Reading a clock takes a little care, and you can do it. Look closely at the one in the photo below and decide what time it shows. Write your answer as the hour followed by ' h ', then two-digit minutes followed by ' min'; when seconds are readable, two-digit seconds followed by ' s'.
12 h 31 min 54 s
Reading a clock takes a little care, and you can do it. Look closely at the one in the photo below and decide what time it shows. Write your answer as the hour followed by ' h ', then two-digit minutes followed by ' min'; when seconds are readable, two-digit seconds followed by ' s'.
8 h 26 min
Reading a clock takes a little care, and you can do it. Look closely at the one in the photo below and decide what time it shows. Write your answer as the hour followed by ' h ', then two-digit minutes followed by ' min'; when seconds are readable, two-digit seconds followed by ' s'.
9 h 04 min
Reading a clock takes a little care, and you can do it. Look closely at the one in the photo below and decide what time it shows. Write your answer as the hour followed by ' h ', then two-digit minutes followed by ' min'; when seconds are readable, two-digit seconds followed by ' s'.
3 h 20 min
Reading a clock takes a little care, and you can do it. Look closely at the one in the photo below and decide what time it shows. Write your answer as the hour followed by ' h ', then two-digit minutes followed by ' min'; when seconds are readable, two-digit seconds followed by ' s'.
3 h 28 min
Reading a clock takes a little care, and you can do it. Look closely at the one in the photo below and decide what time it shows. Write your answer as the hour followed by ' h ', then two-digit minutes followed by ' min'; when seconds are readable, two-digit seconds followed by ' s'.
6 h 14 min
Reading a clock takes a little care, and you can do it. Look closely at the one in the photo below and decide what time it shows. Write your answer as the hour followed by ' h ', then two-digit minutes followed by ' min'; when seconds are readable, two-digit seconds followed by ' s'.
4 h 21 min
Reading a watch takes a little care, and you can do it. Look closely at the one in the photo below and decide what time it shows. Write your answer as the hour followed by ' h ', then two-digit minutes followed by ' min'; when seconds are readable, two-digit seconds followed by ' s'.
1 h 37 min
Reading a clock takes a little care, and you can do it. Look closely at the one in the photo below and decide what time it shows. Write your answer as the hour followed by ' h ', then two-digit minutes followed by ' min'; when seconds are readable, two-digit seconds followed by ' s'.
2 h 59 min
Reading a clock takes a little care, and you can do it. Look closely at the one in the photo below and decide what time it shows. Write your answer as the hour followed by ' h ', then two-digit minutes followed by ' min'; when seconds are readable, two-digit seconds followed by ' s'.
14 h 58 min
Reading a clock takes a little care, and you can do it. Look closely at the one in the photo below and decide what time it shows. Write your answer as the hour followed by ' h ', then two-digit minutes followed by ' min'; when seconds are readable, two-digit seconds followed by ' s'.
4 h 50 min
○ ○ ○ ○
Brief
Put all the items above into a two-column CSV with the headers text and answer, one row per item. Place each value in its own quoted field, with line breaks replaced by spaces.

Finished answer
text,answer
"Reading a clock takes a little care, and you can do it. Look closely at the one in the photo below and decide what time it shows. Write your answer as the hour followed by ' h ', then two-digit minutes followed by ' min'; when seconds are readable, two-digit seconds followed by ' s'.","12 h 31 min 54 s"
"Reading a clock takes a little care, and you can do it. Look closely at the one in the photo below and decide what time it shows. Write your answer as the hour followed by ' h ', then two-digit minutes followed by ' min'; when seconds are readable, two-digit seconds followed by ' s'.","8 h 26 min"
"Reading a clock takes a little care, and you can do it. Look closely at the one in the photo below and decide what time it shows. Write your answer as the hour followed by ' h ', then two-digit minutes followed by ' min'; when seconds are readable, two-digit seconds followed by ' s'.","9 h 04 min"
"Reading a clock takes a little care, and you can do it. Look closely at the one in the photo below and decide what time it shows. Write your answer as the hour followed by ' h ', then two-digit minutes followed by ' min'; when seconds are readable, two-digit seconds followed by ' s'.","3 h 20 min"
"Reading a clock takes a little care, and you can do it. Look closely at the one in the photo below and decide what time it shows. Write your answer as the hour followed by ' h ', then two-digit minutes followed by ' min'; when seconds are readable, two-digit seconds followed by ' s'.","3 h 28 min"
"Reading a clock takes a little care, and you can do it. Look closely at the one in the photo below and decide what time it shows. Write your answer as the hour followed by ' h ', then two-digit minutes followed by ' min'; when seconds are readable, two-digit seconds followed by ' s'.","6 h 14 min"
"Reading a clock takes a little care, and you can do it. Look closely at the one in the photo below and decide what time it shows. Write your answer as the hour followed by ' h ', then two-digit minutes followed by ' min'; when seconds are readable, two-digit seconds followed by ' s'.","4 h 21 min"
"Reading a watch takes a little care, and you can do it. Look closely at the one in the photo below and decide what time it shows. Write your answer as the hour followed by ' h ', then two-digit minutes followed by ' min'; when seconds are readable, two-digit seconds followed by ' s'.","1 h 37 min"
"Reading a clock takes a little care, and you can do it. Look closely at the one in the photo below and decide what time it shows. Write your answer as the hour followed by ' h ', then two-digit minutes followed by ' min'; when seconds are readable, two-digit seconds followed by ' s'.","2 h 59 min"
"Reading a clock takes a little care, and you can do it. Look closely at the one in the photo below and decide what time it shows. Write your answer as the hour followed by ' h ', then two-digit minutes followed by ' min'; when seconds are readable, two-digit seconds followed by ' s'.","14 h 58 min"
"Reading a clock takes a little care, and you can do it. Look closely at the one in the photo below and decide what time it shows. Write your answer as the hour followed by ' h ', then two-digit minutes followed by ' min'; when seconds are readable, two-digit seconds followed by ' s'.","4 h 50 min"